Author: Huang Nubo
Title: Herr Huang In Deutschland [Mr. Huang in Germany]
Destination: Germany (some China, some UK)
Length: 26 days
Type: guided tourism
The babbling rich guy
The story: HNB is a Chinese billionaire who enjoys a challenge. He climbs mountains and writes poetry, he gives to charity, and his company supposedly tries to protect cultural relics in China. In 2013, he decides to embark on a mission that is supposed to last him ten years: a visit to each and every World Heritage Site on the face of the earth. He starts with Germany, spanning the 30+ sites that the country has to offer within 26 days. And he travels in style: only flying first class, only staying in the very best hotels available, always accompanied by an entourage of at least 2 people (sometimes up to half a dozen). During this trip, he talks to the rich and to the poor (though it is not clear how much he has to rely on an interpreter for this), and he keeps notes in a rather unorthodox style: he speaks into a dictation device, and a team then transcribes his thoughts and enriches them with researched materials. He also has a personal photographer who is responsible for photographing and filming his endeavors. So far so good.
some positive things
Let’s stay with the word „good“ for a while. What good can be said about this book? Well, there are a few things. First and foremost, it is a high quality print, with colored photos throughout. Second, it seems as though most of the information that HNB’s writing team was able to gather is legit, so if you want to get an overview on Germany’s World Heritage Sites, then this book might be interesting for you (or you could get a simple brochure, whatever suites you best). The third good thing is that it might be interesting to see one’s own country (Germany in this case) through the eyes of a foreigner (HNB). Last but not least, HNB seems to be at his best when he talks either about his own past or about protecting cultural sites. These are also the rare instances when this book reads like something that a person might have taken the time to sit down and „write“. Because otherwise the problems are just too many.

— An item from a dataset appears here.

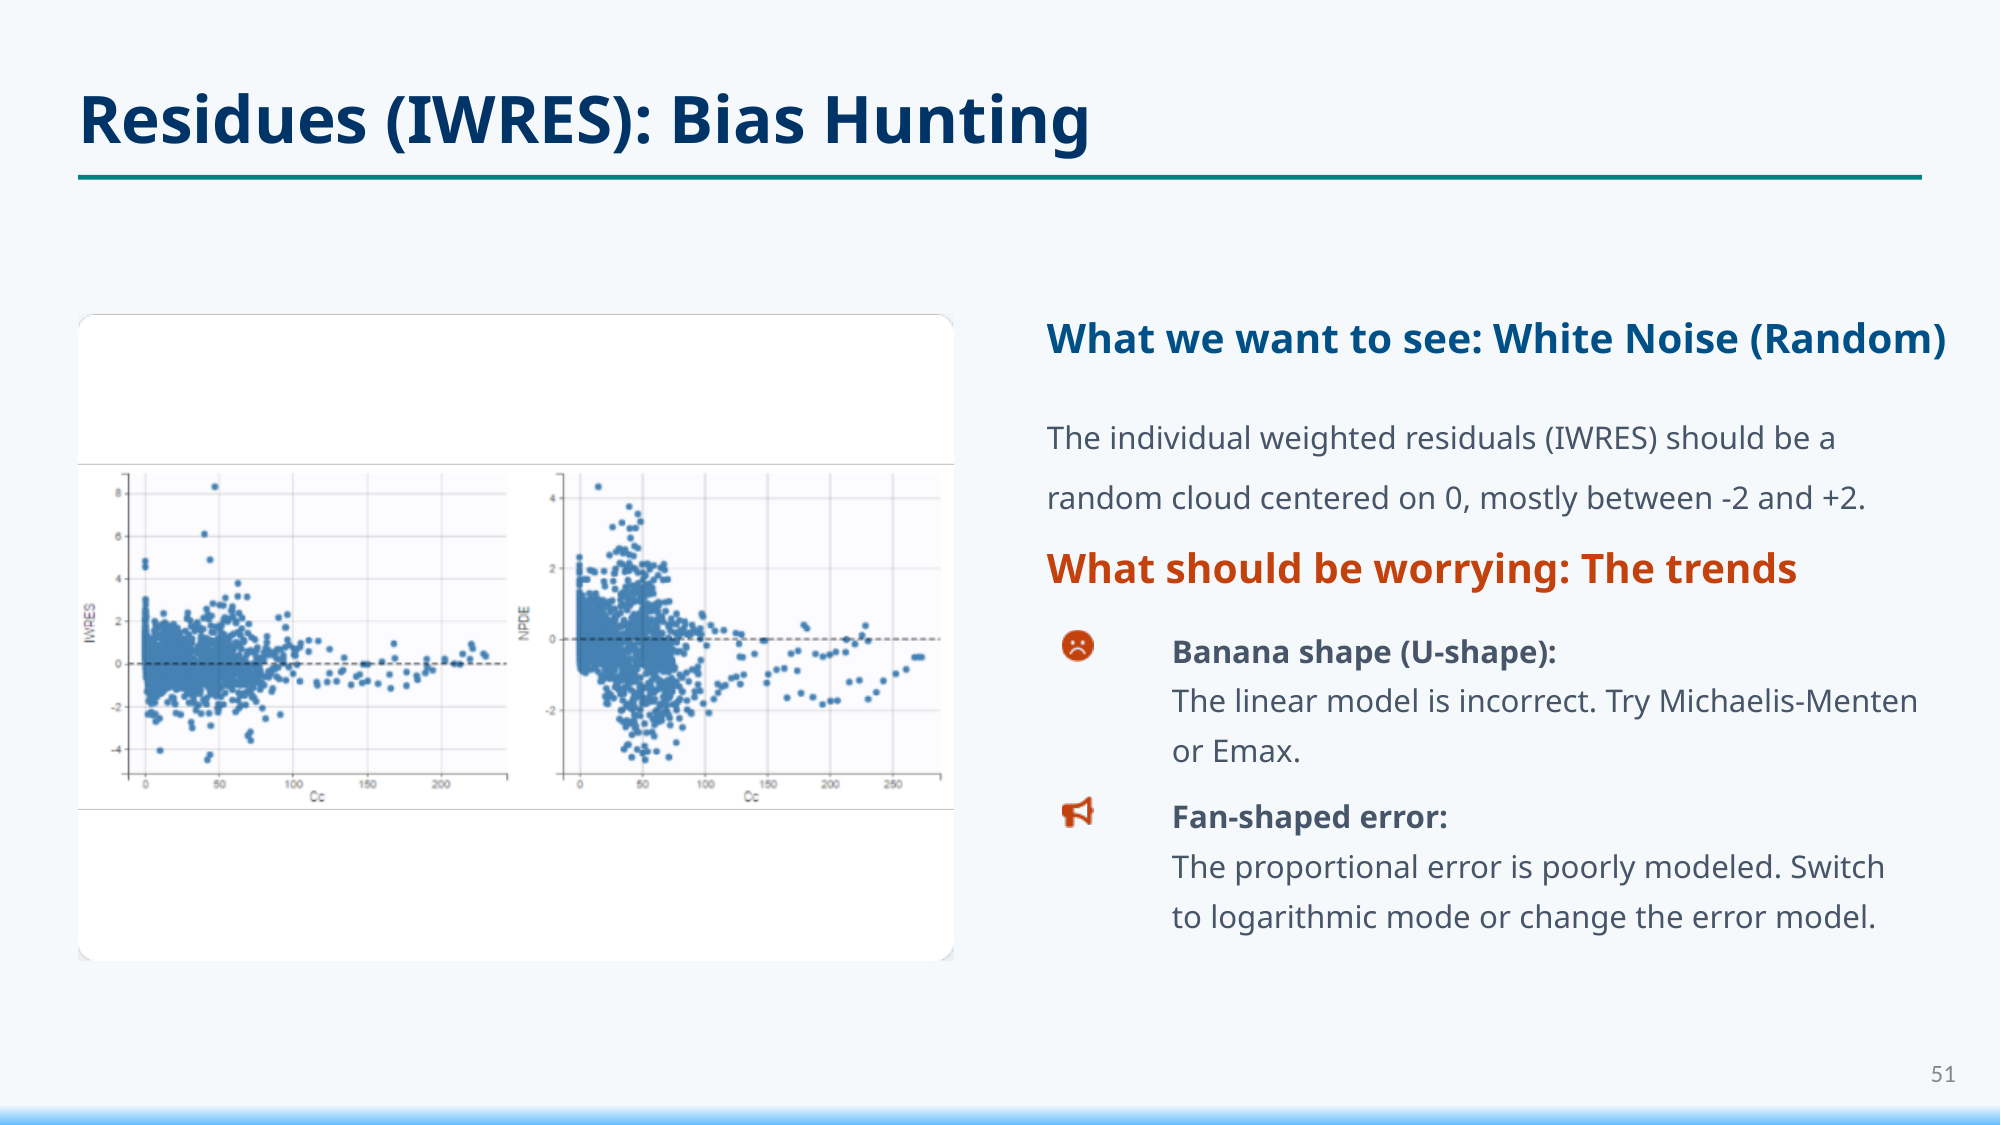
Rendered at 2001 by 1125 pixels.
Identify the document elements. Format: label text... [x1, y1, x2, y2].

The first problem with this book is that it is way too long. HNB freely admits that he does not want to filter his thoughts, instead he wants to give us the rough cut of what was going through his head at any given time, a stream of thought if you will. So far so good, other travel writers like Jack Kerouac have pulled this off before, so it shouldn’t be impossible, right? Yes, only this time the stream is almost 700 pages long, and there is so much repitition in it that at some point you might just want to take the book and slap someone upside the head with it. Obviously I didn’t. I kept crawling through the shallowness that is HNB’s mind.
The sorrows of Huang Nubo
Did I say shallow? Unfortunately, yes. Here’s what a typical day in HNB’s diary looks like: wake up early in 5-star hotel –> look for gym –> get mad at dissatisfactory gym –> ponder about service quality of 5-star hotel –> have breakfast –> ponder some more (has someone been specifically unfriendly to HNB because he is Chinese?) –> hop in car, take in some scenery –> find World Heritage Site and read from book of self-written poetry in front of it –> have lunch, ponder about quality of service and wine –> spend more time in car, look at more World Heritage Sites, read more own poetry –> interview random person –> buy huge amount of souvenirs –> have dinner with local elites, drink, talk –> sleep.
Sure, sometimes HNB tries to intersperse his stream of thoughts with quotes from the likes of Nietzsche, Heidegger or Foucault. But it often has a generic feel to it, like something we would do if we were writing a thesis and felt like we had to borrow some credibilty from thinkers we don’t really understand. HNB’s original thoughts are mostly bland, revolving around clichés like „back then everything was better“ or „this person treated me badly, is she/he a racist?“ or „money isn’t everything“. Yeah.
Don’t get me wrong, this guy isn’t stupid. He might be naive and grotesquely fond of himself, but he has a certain practical intelligence. And sometimes, he is just plain cold.
Like when he talks to a German journalist about human rights:
„Germany always says that there are no human righs in China. (…) So I’m asking: what about my human rights here? (…) Why do I get fucked over by hotels here? Why do they claim to have a gym when there really is none? Why do they say breakfast is included, but when you’re done eating these words don’t count anymore and they hand you a bill?“ (p.415, translation my own)
Yes, this is apparently what „human rights“ are all about. Forget about freedom from torture and freedom from slavery, forget about the right to a fair trial, forget about freedom of movement, freedom of speech or freedom of religion. Forget all this. Essential „human rights“ get violated when HNB doesn’t get to use the gym or have his free breakfast in a five-star hotel. Now I am always one to argue that the view of a lot of German media on China seems to be at least a bit partial, but still: WTF?
What happened here?
HNB grew up during the Cultural Revolution and then got into Peking University, one of the most prestigious institutes of learning in the country. During the 1980s, he worked at the Publicity Department of the Communist Party of China, which is one of the main propaganda organs and also in charge of media censorship. During the 1990s, HNB then got his MBA and started a successful business, getting involved in real estate and tourism.
I wonder: at what point did he simply stop caring?